## YOUR INSTRUCTIONS
Copy the listing below from the line containing "A rozhodně se vyplatí počkat i na samotný" through the line containing "eho předchozí", both included, reproducing every line unchanged.

** Opening GIVEN RECORDS block **

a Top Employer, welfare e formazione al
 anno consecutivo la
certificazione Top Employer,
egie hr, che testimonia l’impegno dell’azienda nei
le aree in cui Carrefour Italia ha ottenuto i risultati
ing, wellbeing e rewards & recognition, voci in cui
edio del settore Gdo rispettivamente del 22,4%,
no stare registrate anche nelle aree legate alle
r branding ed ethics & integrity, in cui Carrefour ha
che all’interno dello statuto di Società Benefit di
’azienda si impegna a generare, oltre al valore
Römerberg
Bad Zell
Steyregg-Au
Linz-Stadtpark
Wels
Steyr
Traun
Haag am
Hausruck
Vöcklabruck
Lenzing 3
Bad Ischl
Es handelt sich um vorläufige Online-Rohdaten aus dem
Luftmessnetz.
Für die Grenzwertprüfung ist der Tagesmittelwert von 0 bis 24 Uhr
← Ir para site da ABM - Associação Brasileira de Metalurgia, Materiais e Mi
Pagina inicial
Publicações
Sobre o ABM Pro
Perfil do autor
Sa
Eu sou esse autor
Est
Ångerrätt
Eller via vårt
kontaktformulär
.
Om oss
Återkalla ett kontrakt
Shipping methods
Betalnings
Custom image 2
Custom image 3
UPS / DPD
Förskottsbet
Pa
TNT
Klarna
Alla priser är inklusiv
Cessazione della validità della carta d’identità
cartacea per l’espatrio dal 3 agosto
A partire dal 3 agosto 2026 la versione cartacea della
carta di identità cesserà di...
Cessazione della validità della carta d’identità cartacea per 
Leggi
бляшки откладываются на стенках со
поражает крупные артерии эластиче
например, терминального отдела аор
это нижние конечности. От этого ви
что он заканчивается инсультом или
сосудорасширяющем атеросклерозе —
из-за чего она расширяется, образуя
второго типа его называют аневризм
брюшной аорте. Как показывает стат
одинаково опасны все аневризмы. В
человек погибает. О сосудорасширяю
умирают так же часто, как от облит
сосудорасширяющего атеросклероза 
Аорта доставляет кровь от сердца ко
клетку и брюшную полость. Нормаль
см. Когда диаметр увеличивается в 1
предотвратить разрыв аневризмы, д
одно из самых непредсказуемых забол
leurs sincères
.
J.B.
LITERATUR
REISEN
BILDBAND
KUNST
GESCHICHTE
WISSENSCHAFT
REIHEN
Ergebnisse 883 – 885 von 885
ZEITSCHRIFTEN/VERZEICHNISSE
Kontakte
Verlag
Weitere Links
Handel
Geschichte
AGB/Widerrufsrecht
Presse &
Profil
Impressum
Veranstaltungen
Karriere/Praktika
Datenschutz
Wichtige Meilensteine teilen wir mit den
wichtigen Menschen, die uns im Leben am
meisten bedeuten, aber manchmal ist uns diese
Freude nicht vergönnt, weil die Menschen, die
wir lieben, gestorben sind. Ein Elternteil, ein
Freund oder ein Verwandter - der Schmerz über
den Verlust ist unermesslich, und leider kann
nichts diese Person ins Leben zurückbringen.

** Closing GIVEN RECORDS block **
** Opening GIVEN RECORDS block **

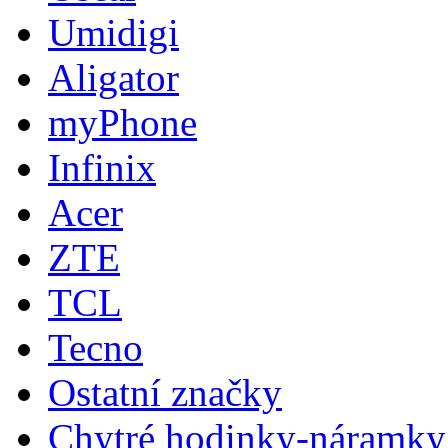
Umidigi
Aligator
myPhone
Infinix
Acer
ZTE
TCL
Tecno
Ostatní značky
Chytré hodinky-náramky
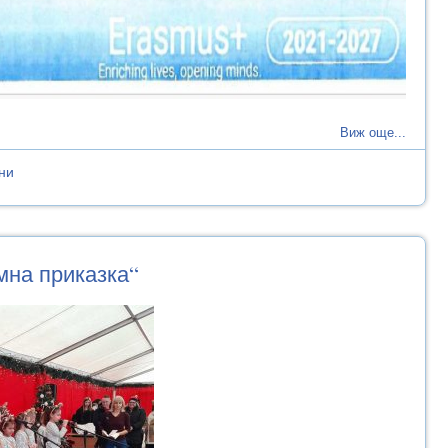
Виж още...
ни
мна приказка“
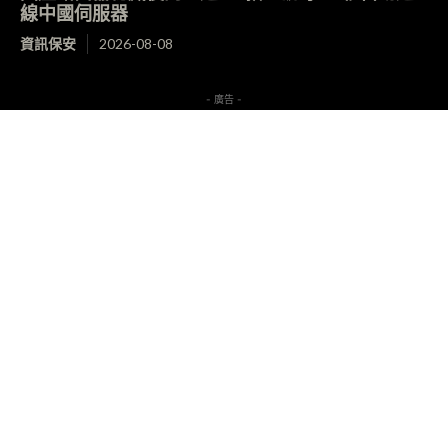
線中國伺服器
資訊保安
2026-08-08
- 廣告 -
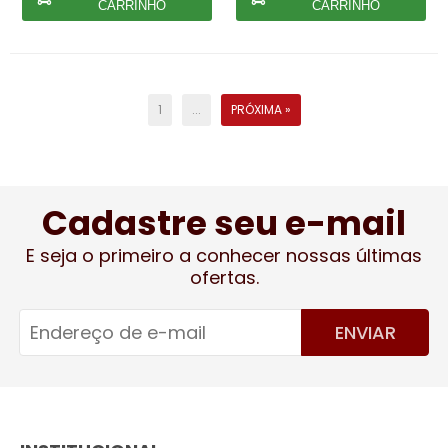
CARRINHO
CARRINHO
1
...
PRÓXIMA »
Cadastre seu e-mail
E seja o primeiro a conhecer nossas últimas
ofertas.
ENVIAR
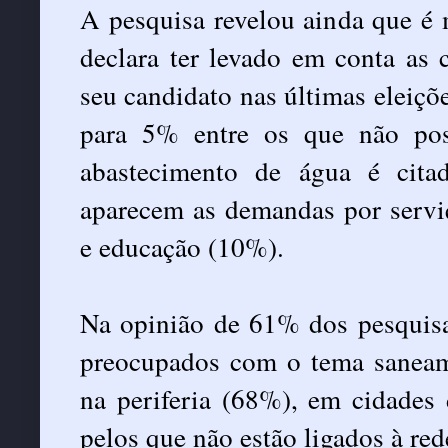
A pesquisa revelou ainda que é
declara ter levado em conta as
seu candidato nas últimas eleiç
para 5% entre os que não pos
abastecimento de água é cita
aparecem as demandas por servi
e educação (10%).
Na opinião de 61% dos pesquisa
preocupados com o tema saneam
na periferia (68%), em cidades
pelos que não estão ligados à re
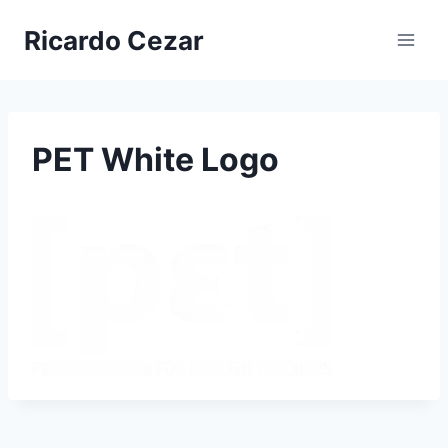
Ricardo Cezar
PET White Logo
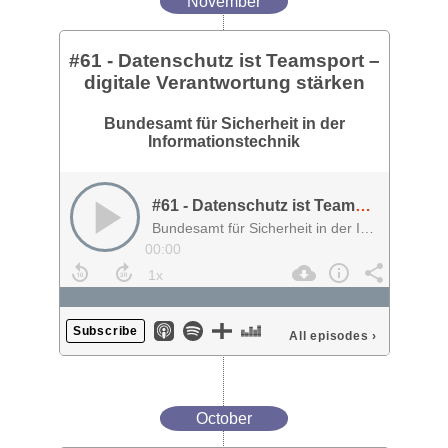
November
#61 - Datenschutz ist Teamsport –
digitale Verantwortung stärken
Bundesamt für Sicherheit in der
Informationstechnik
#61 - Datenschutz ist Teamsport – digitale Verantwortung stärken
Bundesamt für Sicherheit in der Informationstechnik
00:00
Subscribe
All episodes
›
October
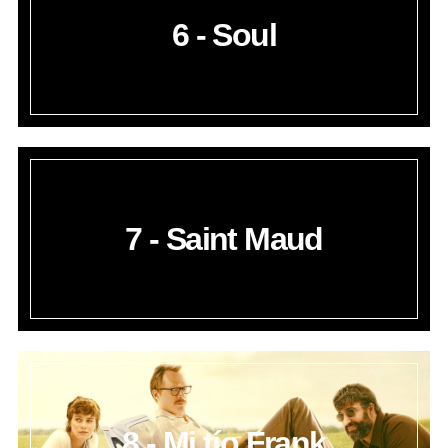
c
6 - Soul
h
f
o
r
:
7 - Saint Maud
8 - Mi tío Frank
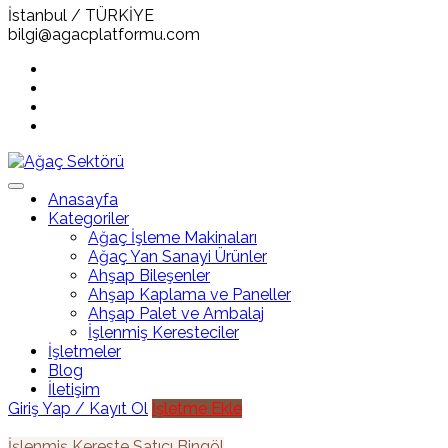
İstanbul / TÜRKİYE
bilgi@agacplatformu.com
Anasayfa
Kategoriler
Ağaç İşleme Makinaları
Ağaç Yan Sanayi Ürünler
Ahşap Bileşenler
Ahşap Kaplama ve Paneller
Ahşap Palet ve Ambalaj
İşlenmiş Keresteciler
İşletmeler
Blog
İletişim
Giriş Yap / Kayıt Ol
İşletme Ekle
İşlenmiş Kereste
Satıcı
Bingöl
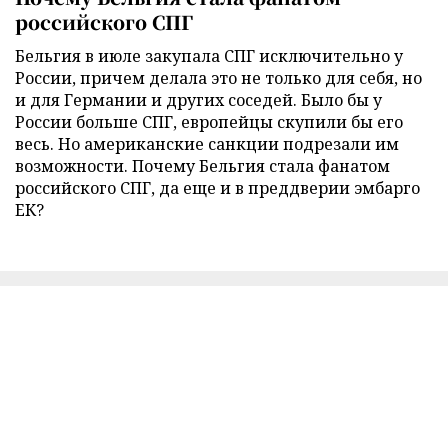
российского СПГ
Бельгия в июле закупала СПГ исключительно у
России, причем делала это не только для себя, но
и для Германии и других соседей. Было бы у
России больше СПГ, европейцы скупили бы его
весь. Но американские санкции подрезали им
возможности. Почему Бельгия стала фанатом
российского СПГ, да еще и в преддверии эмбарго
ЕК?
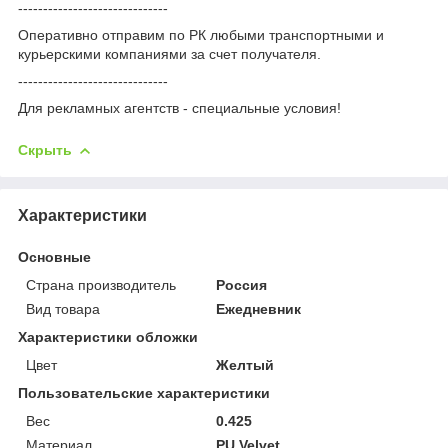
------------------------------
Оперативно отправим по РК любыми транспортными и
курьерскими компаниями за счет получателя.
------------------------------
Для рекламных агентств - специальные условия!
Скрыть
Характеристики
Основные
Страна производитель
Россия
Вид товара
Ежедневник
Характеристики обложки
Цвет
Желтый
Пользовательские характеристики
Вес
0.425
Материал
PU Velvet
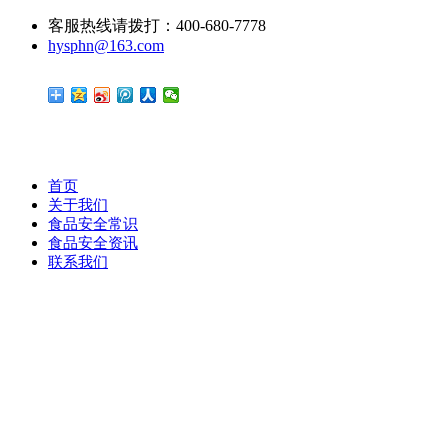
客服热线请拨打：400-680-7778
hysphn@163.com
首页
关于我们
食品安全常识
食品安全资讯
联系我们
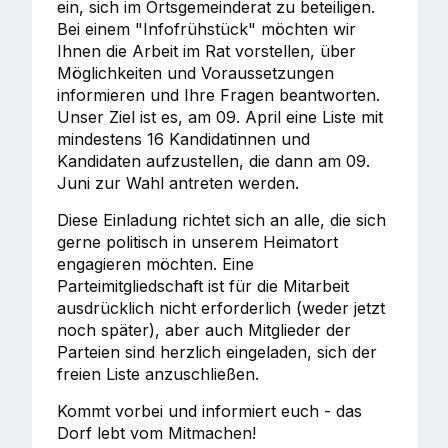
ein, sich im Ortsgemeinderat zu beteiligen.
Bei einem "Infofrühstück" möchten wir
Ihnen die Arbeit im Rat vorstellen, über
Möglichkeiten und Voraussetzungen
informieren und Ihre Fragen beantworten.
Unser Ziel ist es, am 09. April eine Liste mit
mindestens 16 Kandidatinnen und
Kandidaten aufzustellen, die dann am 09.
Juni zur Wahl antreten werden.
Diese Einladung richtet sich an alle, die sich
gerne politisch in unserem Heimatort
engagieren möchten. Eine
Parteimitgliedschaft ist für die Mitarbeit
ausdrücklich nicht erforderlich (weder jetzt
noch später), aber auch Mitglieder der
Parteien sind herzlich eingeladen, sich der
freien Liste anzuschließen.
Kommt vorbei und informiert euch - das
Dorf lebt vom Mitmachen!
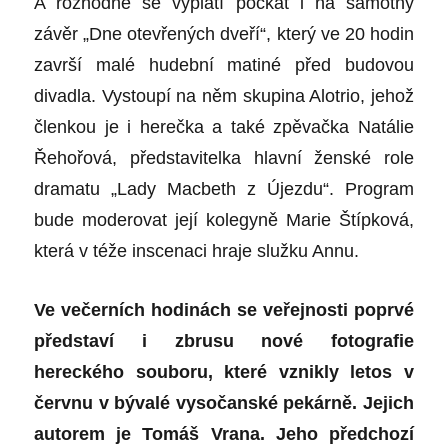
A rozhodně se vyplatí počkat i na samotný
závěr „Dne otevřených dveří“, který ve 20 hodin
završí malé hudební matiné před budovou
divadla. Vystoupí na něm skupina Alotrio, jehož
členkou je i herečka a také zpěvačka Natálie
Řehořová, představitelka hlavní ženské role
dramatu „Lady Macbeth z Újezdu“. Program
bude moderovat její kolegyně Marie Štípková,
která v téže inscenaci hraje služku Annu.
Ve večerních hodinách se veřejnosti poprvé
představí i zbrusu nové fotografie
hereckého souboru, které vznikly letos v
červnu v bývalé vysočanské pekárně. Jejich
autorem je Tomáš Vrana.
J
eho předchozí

** Closing GIVEN RECORDS block **

## PROBLEM SOLUTION
A rozhodně se vyplatí počkat i na samotný
závěr „Dne otevřených dveří“, který ve 20 hodin
završí malé hudební matiné před budovou
divadla. Vystoupí na něm skupina Alotrio, jehož
členkou je i herečka a také zpěvačka Natálie
Řehořová, představitelka hlavní ženské role
dramatu „Lady Macbeth z Újezdu“. Program
bude moderovat její kolegyně Marie Štípková,
která v téže inscenaci hraje služku Annu.
Ve večerních hodinách se veřejnosti poprvé
představí i zbrusu nové fotografie
hereckého souboru, které vznikly letos v
červnu v bývalé vysočanské pekárně. Jejich
autorem je Tomáš Vrana.
J
eho předchozí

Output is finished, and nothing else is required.